==== ФРАГМЕНТ ТЕКСТА ====

Это была, конечно же, скоропалительная тактика без трезвого расчета и взвешивания шансов. Многие из народников отнеслись к ней критически. Д.М. Рогачев определил ее смысл формулой «бунтуй от нуля до бесконечности», а Д.А. Клеменц назвал ее поборников «вспышкопускателями»[299]. Не зря Герцен еще в 1863 г. подметил, что Бакунин в оценке назревания русской революции «принял второй месяц беременности за девятый».

Итак, направление Бакунина было бунтарским. Вторая его особенность – оно было анархистским. Сам Бакунин к 70-м годам выдвинулся в ряд авторитетнейших вождей европейского анархизма. Вообще, анархизм раньше, чем в России, возрос на Западе. Его социальным источником был, по выражению В.И. Ленина, «„взбесившийся“ от ужасов капитализма мелкий буржуа»[300]. В России 70-х годов социальная база для анархизма была меньшей, поскольку здесь «ужасы капитализма» еще не сказались с такой силой, чтобы российский мелкий буржуа мог «взбеситься» от них. Тем не менее, капитализм тогда уже вторгался во все сферы жизни россиян, проникая даже в крестьянскую общину. Поэтому анархистские идеи прорастали и в России на подготовленной (более или менее) почве.

==== ИСХОДНЫЙ МАТЕРИАЛ ====

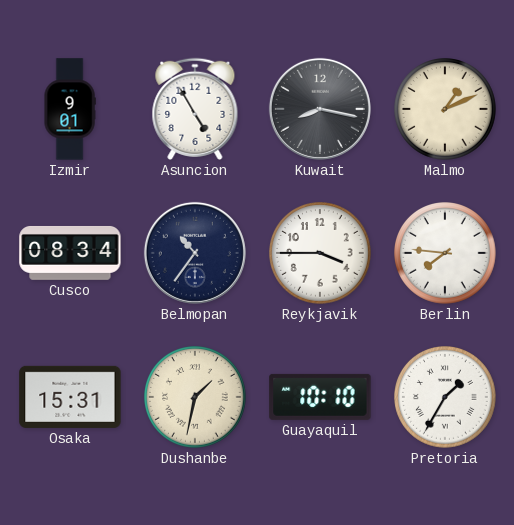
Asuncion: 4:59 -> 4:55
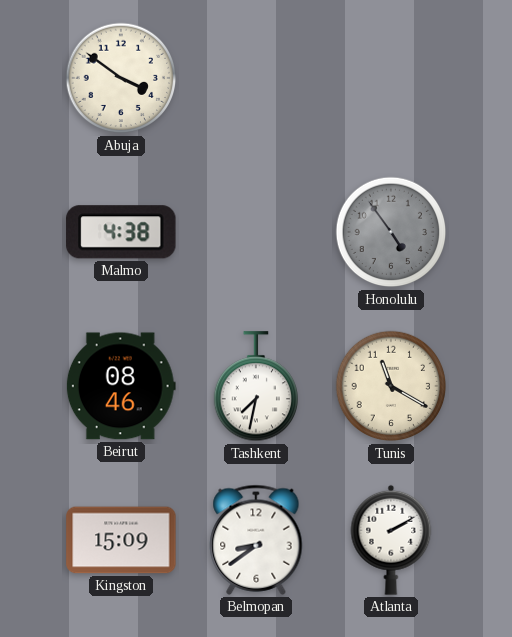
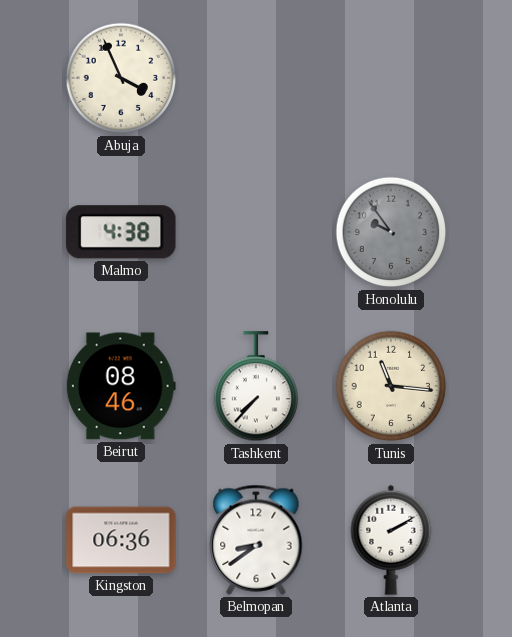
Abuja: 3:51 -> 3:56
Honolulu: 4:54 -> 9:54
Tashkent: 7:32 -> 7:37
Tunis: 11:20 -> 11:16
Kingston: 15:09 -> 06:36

====
==== ИСХОДНЫЙ МАТЕРИАЛ ====

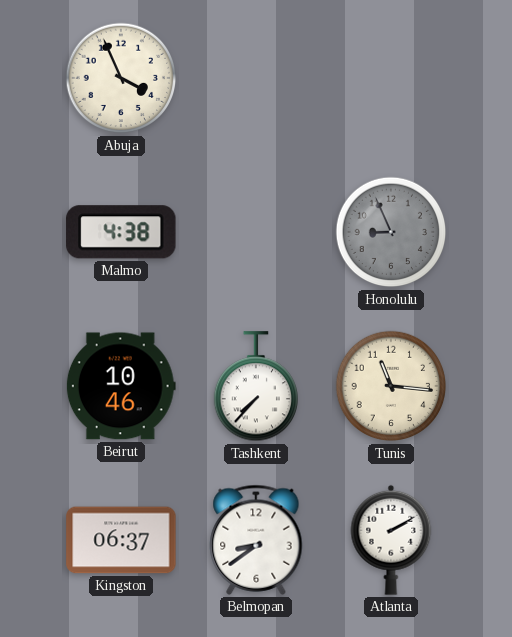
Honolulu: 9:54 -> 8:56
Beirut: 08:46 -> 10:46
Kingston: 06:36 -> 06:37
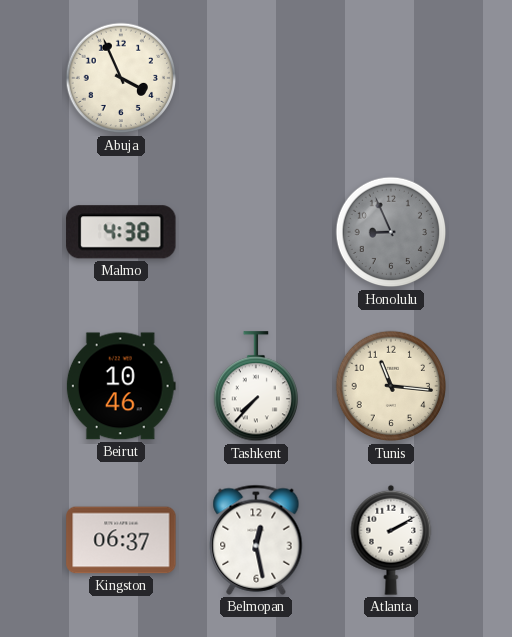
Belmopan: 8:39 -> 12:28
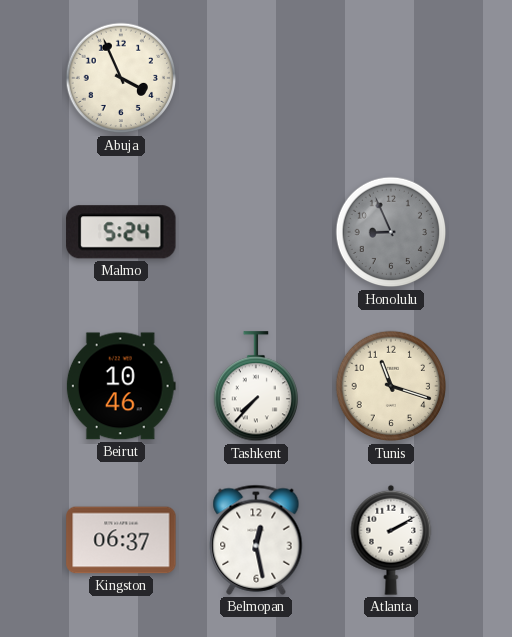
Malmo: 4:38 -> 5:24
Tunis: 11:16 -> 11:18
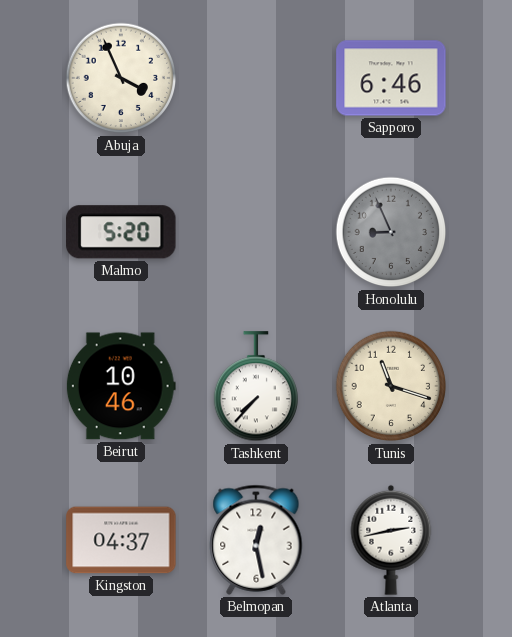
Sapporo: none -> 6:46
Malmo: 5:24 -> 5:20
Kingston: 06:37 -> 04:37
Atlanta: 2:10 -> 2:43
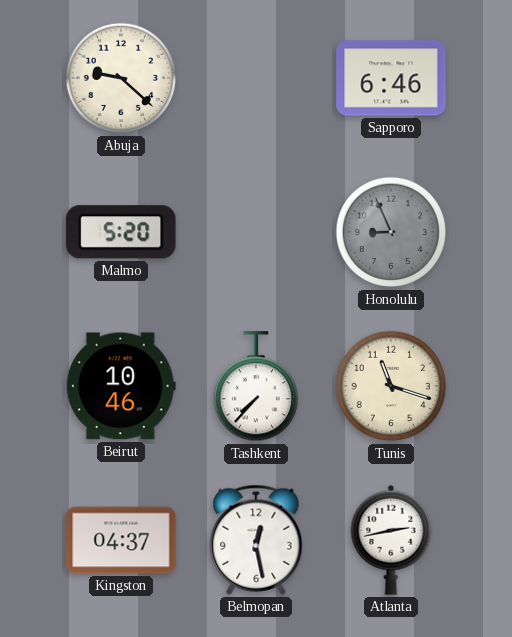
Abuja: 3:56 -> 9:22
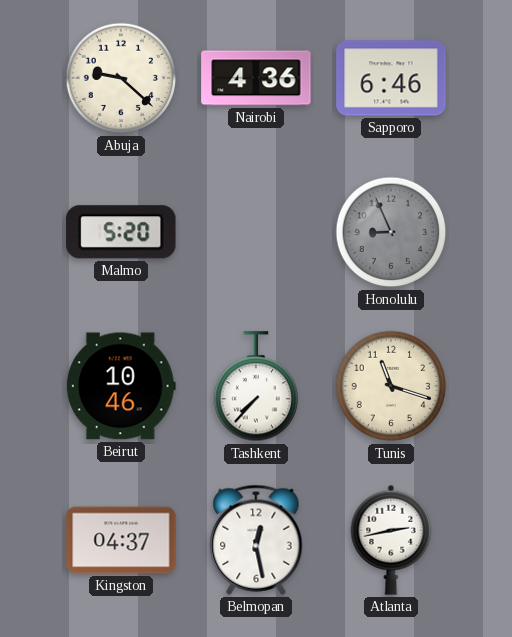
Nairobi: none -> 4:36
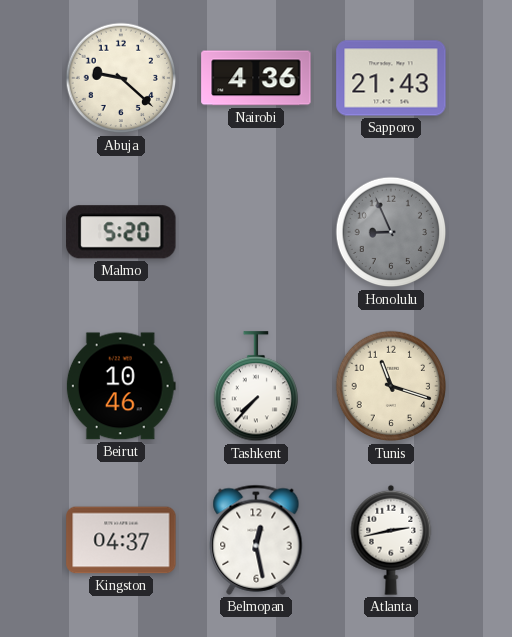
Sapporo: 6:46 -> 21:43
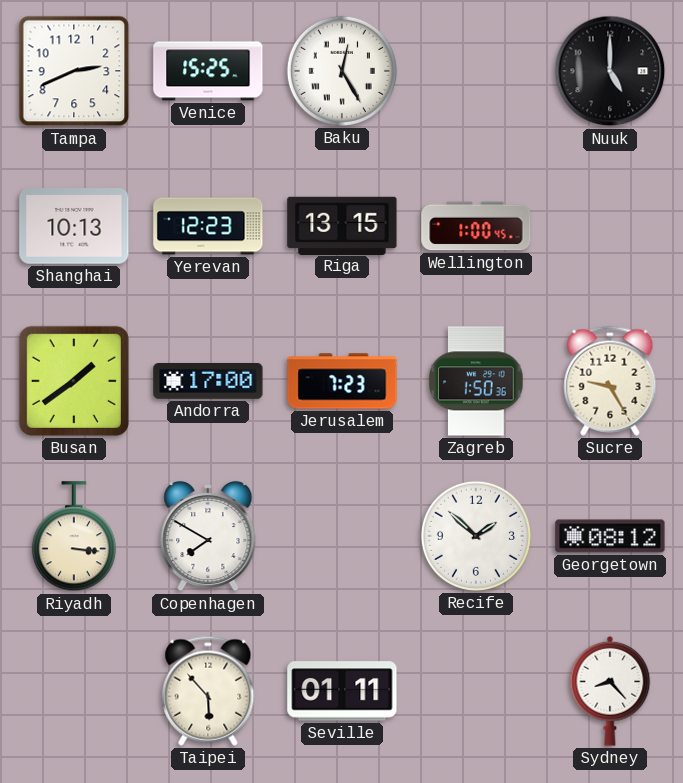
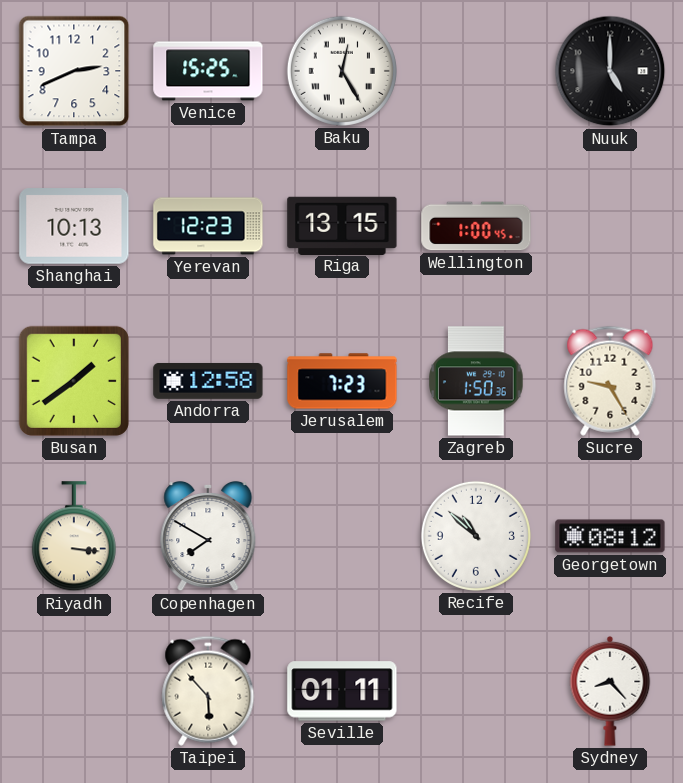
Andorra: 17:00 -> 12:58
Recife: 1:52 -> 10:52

====

▶ _УСЛОВИЕ ЗАДАЧИ_: Воспроизведите без изменений отрывок из текста о Бакунине между словами «Итак, направление Бакунина» и «или менее) почве.» включительно.

▶ _ОТВЕТ К ЗАДАЧЕ_:
Итак, направление Бакунина было бунтарским. Вторая его особенность – оно было анархистским. Сам Бакунин к 70-м годам выдвинулся в ряд авторитетнейших вождей европейского анархизма. Вообще, анархизм раньше, чем в России, возрос на Западе. Его социальным источником был, по выражению В.И. Ленина, «„взбесившийся“ от ужасов капитализма мелкий буржуа»[300]. В России 70-х годов социальная база для анархизма была меньшей, поскольку здесь «ужасы капитализма» еще не сказались с такой силой, чтобы российский мелкий буржуа мог «взбеситься» от них. Тем не менее, капитализм тогда уже вторгался во все сферы жизни россиян, проникая даже в крестьянскую общину. Поэтому анархистские идеи прорастали и в России на подготовленной (более или менее) почве.